Sepak bola ditangguhkan setelah konflik dimulai dan para pemain meninggalkan negara itu atau bergabung dengan pemberontakan. Gerakan tersebut dimulai dengan protes yang sebagian besar bersifat damai tetapi secara bertahap berubah menjadi perang saudara yang merenggut lebih dari 160.000 nyawa dan membuat hampir sepertiga dari 23 juta penduduk negara itu mengungsi.

“Sebagian besar pemain dan keluarga mereka di Suriah tidak akan makan jika mereka tidak bermain sepak bola. Itu adalah pekerjaan kami, gaji kami, tapi kami meninggalkan klub karena kami percaya pada revolusi,” kata Nuhad Saadeldeen, kapten oposisi berusia 29 tahun. tim dan ayah dari dua anak kecil, keduanya lahir sebagai pengungsi.

Seperti kebanyakan rekan satu timnya, Saadedeleen tidak dapat menyelesaikan sekolah dasar dan hampir tidak bisa membaca dan menulis. Dia tumbuh dalam kemiskinan dan ayahnya, seorang tukang daging, mengerahkan seluruh sumber dayanya untuk bakat sepak bolanya dengan harapan putranya akan mendapatkan karier yang menguntungkan dari bakat tersebut.

“Sekarang impian saya jauh lebih besar,” kata Saadedeleen. Saya ingin orang-orang ini menjadi pemain yang sangat kuat dan bangga sehingga suatu hari kita menjadi tim nasional dan mengibarkan bendera revolusioner dalam pertandingan yang akan disaksikan seluruh dunia.

Stadion sepak bola di seluruh negeri telah berubah menjadi medan perang. Pasukan pemerintah menggunakannya sebagai fasilitas penahanan. Pemberontak telah menargetkan stadion dan fasilitas sejak tahun lalu, ketika pemerintah mencoba melanjutkan liga domestik, menembakkan mortir selama pertandingan dan sesi latihan, membunuh dan melukai sedikitnya setengah lusin pemain.

Suriah dilarang mengikuti kualifikasi Piala Dunia 2014 setelah menurunkan pemain yang tidak memenuhi syarat dalam kemenangan putaran kedua atas Tajikistan pada Juli 2011. Tim tidak dapat mengikuti turnamen kontinental, yang berlangsung di Australia pada bulan Januari. Saat ini berada di peringkat 140 FIFA, Suriah belum pernah lolos ke babak sistem gugur Piala Asia.

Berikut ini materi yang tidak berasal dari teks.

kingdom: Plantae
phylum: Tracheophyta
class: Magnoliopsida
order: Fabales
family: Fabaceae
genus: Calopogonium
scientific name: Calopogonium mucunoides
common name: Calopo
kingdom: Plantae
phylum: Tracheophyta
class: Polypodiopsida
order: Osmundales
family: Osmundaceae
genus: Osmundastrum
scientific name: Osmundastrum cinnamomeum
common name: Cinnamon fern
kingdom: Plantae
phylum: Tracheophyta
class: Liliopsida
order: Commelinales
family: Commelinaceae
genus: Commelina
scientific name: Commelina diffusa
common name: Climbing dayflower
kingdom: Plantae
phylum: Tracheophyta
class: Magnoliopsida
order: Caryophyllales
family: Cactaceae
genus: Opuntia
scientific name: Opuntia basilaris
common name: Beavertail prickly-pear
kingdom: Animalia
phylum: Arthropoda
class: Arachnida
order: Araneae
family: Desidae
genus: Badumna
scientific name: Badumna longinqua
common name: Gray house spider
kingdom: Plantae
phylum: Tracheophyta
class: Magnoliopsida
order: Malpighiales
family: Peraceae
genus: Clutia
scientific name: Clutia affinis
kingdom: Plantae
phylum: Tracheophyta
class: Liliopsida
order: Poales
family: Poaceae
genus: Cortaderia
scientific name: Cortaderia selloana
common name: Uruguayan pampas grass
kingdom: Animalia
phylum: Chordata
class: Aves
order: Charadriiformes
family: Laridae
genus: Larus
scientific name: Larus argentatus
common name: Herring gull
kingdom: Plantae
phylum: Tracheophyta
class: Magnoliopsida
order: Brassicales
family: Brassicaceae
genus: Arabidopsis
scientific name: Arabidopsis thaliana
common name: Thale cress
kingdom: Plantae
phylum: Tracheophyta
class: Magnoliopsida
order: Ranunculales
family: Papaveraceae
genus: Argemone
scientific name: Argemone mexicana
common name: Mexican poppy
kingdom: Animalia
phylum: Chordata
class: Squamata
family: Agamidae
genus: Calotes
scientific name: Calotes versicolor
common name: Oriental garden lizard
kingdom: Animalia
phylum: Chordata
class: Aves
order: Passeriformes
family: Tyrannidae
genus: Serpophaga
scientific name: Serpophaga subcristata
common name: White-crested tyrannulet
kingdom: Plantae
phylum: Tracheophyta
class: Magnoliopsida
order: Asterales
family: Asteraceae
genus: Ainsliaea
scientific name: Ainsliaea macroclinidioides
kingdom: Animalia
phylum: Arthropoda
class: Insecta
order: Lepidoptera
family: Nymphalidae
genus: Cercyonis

Awal tahun ini, liga Suriah kembali dilanjutkan dan TV pemerintah menyiarkan pertandingan secara langsung sebagai bagian dari upaya pemerintah untuk menunjukkan bahwa kehidupan kembali normal setelah serangkaian kemenangan militer.

Delapan belas klub, dibagi menjadi dua grup, mengambil bagian dan memainkan pertandingan di depan tribun penonton yang sebagian besar kosong. Final akan berlangsung pada 27 Juni di Damaskus.

Para pemain pengungsi memandang mereka yang masih bermain di Suriah sebagai pengkhianat.

“Mereka tidak bermain untuk negara dan rakyatnya. Mereka hanya bermain untuk rezim,” kata striker berusia 18 tahun Ibrahim Akkar, yang bermain di luar negeri sebelum konflik sebagai anggota tim nasional muda Suriah.

“Kami bermain untuk rakyat kami, dan bahkan jika kami tidak mendapat dukungan, kami bermain untuk kebebasan Suriah,” kata Akkar.

___

Penulis Associated Press Yasmine Saker di Beirut dan Albert Aji di Damaskus, Suriah berkontribusi pada laporan ini.